4.5.1 «Печать пророков»
Каким образом познакомился Мохаммед со Священными Писаниями иудеев и христиан, остается только гадать4. Но важнее историко-временных взаимосвязей свидетельства, которые мы находим у него самого. Наряду с тем обстоятельством, что Коран на каждом шагу ссылается на библейское предание, решающим указанием служит в первую очередь понимание самим Мохаммедом того отношения, в котором он стоит к обеим религиям. Он видит свою роль в рамках той же священной истории, в какой рассматривают свою причастность к Откровению иудеи и христиане. Его пророческая задача стоит (в глазах самого Мохаммеда) в одном ряду с деятельностью ветхозаветных пророков и Иисуса, и они же легитимируют исполнение им этой задачи. На них он постоянно ссылается как на своих предтеч.
Мохаммед ощущает себя последним звеном той уникальной линии преемства, которая тянется от Ноева завета через праотцев и пророков к Иисусу из Назарета и к нему самому. Об этой преемствен ности говорится в Суре 4, 161, восходящей к мединскому периоду: «Мы (Аллах) дали откровение тебе (Мохаммеду), как давали откровение Ною и после него бывшим пророкам: Мы давали откровение Аврааму, Исмаилу, Исааку, Иакову и коленам, Иисусу, Иову, Ионе, Аарону, Соломону: Давиду Мы дали Псалтирь» 5. Из перечня имен видно, что Мохаммед не знал их исторической последовательности. Во всяком случае, для целей легитимации его собственного предназначения она не играет здесь никакой роли.
Этому соответствует у Мохаммеда вполне естественное ожидание, что его роль, как «печати пророков», будет признана иудеями и христианами. И лишь когда во время пребывания в Медине стало очевидно, что это не так, меняется и проповедь Мохаммеда в отношении этих «народов (общего) Писания». Из того факта, что они не признали его притязаний, которыми исполнены его прежние пророчества, Мохаммед делает вывод, что свои собственные священные тексты эти народы понимают превратно. Чтобы иметь возможность не признавать его притязаний (думает Мохаммед), они толкуют собственное Писание в извращенном смысле.
4.5.2 «Мать Писания»
Понимание собственной пророческой задачи опирается у Мохаммеда на ее связь со священными текстами иудеев и христиан. Как и они, Коран возводится Мохаммедом к некоему общему небесному «первотексту». На основании этого первотекста Бог в разное время сообщил иудеям, христианам, а теперь и арабам Свое Священное Писание.
«Согласно кораническому учению о пророках, все пророки и апостолы были посланы к своим народам с одним и тем же провозвестием... По существу, основным содержанием пророческого провозвестия всех времен является не что иное, как первые фразы исламской шахады (исповедания веры). Поэтому Коран не делает никаких различий между посланцами (Сура 2, 285). Это единство распространяется на содержание всех провозвестий. Хотя между пророками может существовать различие в рангах, оно не затрагивает единства проповеди единобожия» 6. Для Мохаммеда имеет решающее значение тот факт, что Бог, чью весть выпало ему проповедовать, есть тот самый Бог, о котором говорят иудеи и христиане. И это положение не меняется от того, что Мохаммед называет его собственным именем верховного бога, исповедуемого в древнеарабской родоплеменной религии, — именем Аллаха.
--- --- ---
ЦЕЛЬ ЗАДАНИЯ: Повторите слово в слово фрагмент отрывка о Мохаммеде, который начинается со слов, содержащих «Каким образом познакомился», и завершается словами «на своих предтеч.». Опирайтесь только на этот отрывок.

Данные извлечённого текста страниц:
--- --- ---
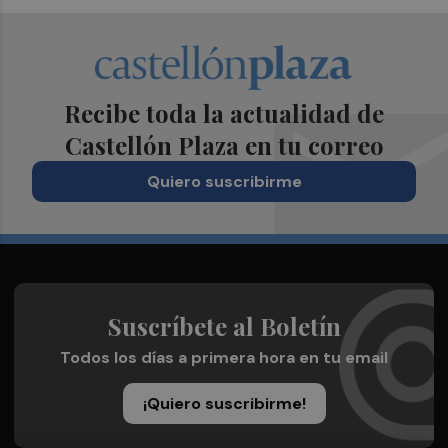
Recibe toda la actualidad de
Castellón Plaza en tu correo
Quiero suscribirme
Suscríbete al Boletín
Todos los días a primera hora en tu email
¡Quiero suscribirme!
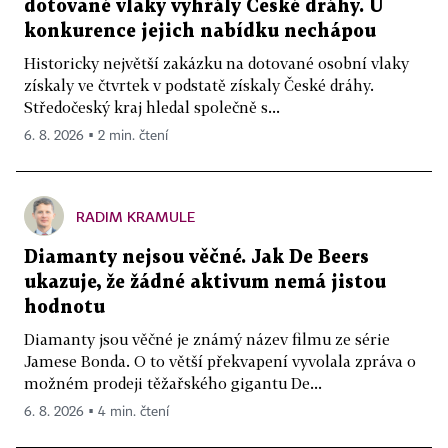
dotované vlaky vyhrály České dráhy. U
konkurence jejich nabídku nechápou
Historicky největší zakázku na dotované osobní vlaky
získaly ve čtvrtek v podstatě získaly České dráhy.
Středočeský kraj hledal společně s...
6. 8. 2026 ▪ 2 min. čtení
RADIM KRAMULE
Diamanty nejsou věčné. Jak De Beers
ukazuje, že žádné aktivum nemá jistou
hodnotu
Diamanty jsou věčné je známý název filmu ze série
Jamese Bonda. O to větší překvapení vyvolala zpráva o
možném prodeji těžařského gigantu De...
6. 8. 2026 ▪ 4 min. čtení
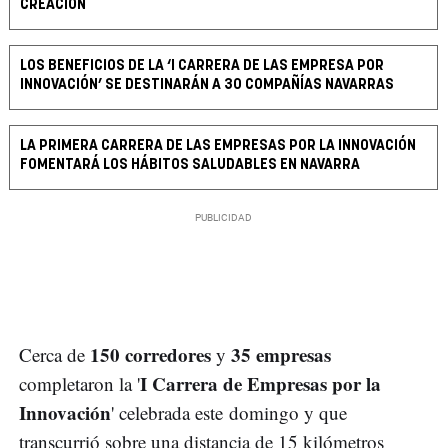
CREACIÓN
LOS BENEFICIOS DE LA ‘I CARRERA DE LAS EMPRESA POR
INNOVACIÓN’ SE DESTINARÁN A 30 COMPAÑÍAS NAVARRAS
LA PRIMERA CARRERA DE LAS EMPRESAS POR LA INNOVACIÓN
FOMENTARÁ LOS HÁBITOS SALUDABLES EN NAVARRA
150 corredores
35 empresas
Cerca de
y
I Carrera de Empresas por la
completaron la '
Innovación
' celebrada este domingo y que
transcurrió sobre una distancia de 15 kilómetros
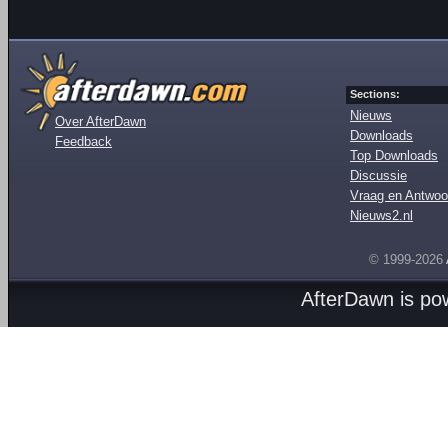
Sections:
Nieuws
Over AfterDawn
Downloads
Feedback
Top Downloads
Discussie
Vraag en Antwoo
Nieuws2.nl
© 1999-2026
AfterDawn is p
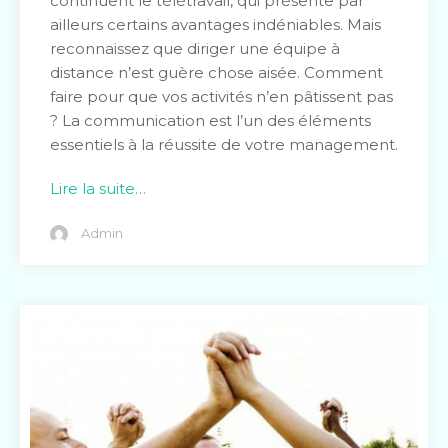
continuent le télétravail, qui présente par
ailleurs certains avantages indéniables. Mais
reconnaissez que diriger une équipe à
distance n’est guère chose aisée. Comment
faire pour que vos activités n’en pâtissent pas
? La communication est l’un des éléments
essentiels à la réussite de votre management.
Lire la suite…
Admin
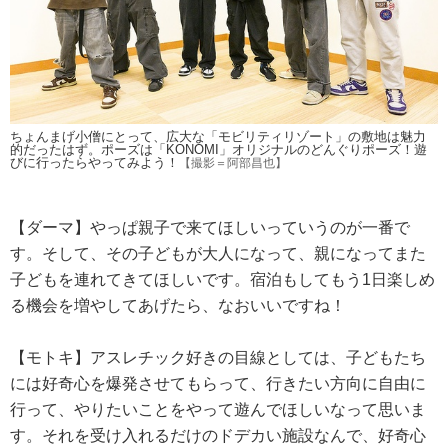
ちょんまげ小僧にとって、広大な「モビリティリゾート」の敷地は魅力
的だったはず。ポーズは「KONOMI」オリジナルのどんぐりポーズ！遊
びに行ったらやってみよう！
【撮影＝阿部昌也】
【ダーマ】やっぱ親子で来てほしいっていうのが一番で
す。そして、その子どもが大人になって、親になってまた
子どもを連れてきてほしいです。宿泊もしてもう1日楽しめ
る機会を増やしてあげたら、なおいいですね！
【モトキ】アスレチック好きの目線としては、子どもたち
には好奇心を爆発させてもらって、行きたい方向に自由に
行って、やりたいことをやって遊んでほしいなって思いま
す。それを受け入れるだけのドデカい施設なんで、好奇心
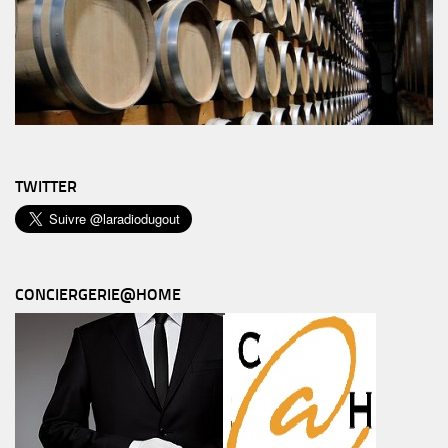
TWITTER
CONCIERGERIE@HOME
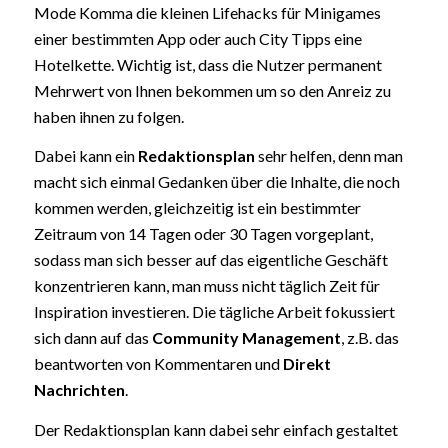
Mode Komma die kleinen Lifehacks für Minigames
einer bestimmten App oder auch City Tipps eine
Hotelkette. Wichtig ist, dass die Nutzer permanent
Mehrwert von Ihnen bekommen um so den Anreiz zu
haben ihnen zu folgen.
Dabei kann ein
Redaktionsplan
sehr helfen, denn man
macht sich einmal Gedanken über die Inhalte, die noch
kommen werden, gleichzeitig ist ein bestimmter
Zeitraum von 14 Tagen oder 30 Tagen vorgeplant,
sodass man sich besser auf das eigentliche Geschäft
konzentrieren kann, man muss nicht täglich Zeit für
Inspiration investieren. Die tägliche Arbeit fokussiert
sich dann auf das
Community Management
, z.B. das
beantworten von Kommentaren und
Direkt
Nachrichten
.
Der Redaktionsplan kann dabei sehr einfach gestaltet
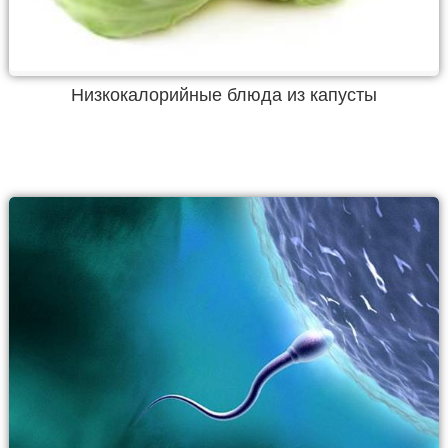
Низкокалорийные блюда из капусты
--- --- ---
МЕСТО ДЛЯ ОТВЕТА:
Каким образом познакомился Мохаммед со Священными Писаниями иудеев и христиан, остается только гадать4. Но важнее историко-временных взаимосвязей свидетельства, которые мы находим у него самого. Наряду с тем обстоятельством, что Коран на каждом шагу ссылается на библейское предание, решающим указанием служит в первую очередь понимание самим Мохаммедом того отношения, в котором он стоит к обеим религиям. Он видит свою роль в рамках той же священной истории, в какой рассматривают свою причастность к Откровению иудеи и христиане. Его пророческая задача стоит (в глазах самого Мохаммеда) в одном ряду с деятельностью ветхозаветных пророков и Иисуса, и они же легитимируют исполнение им этой задачи. На них он постоянно ссылается как на своих предтеч.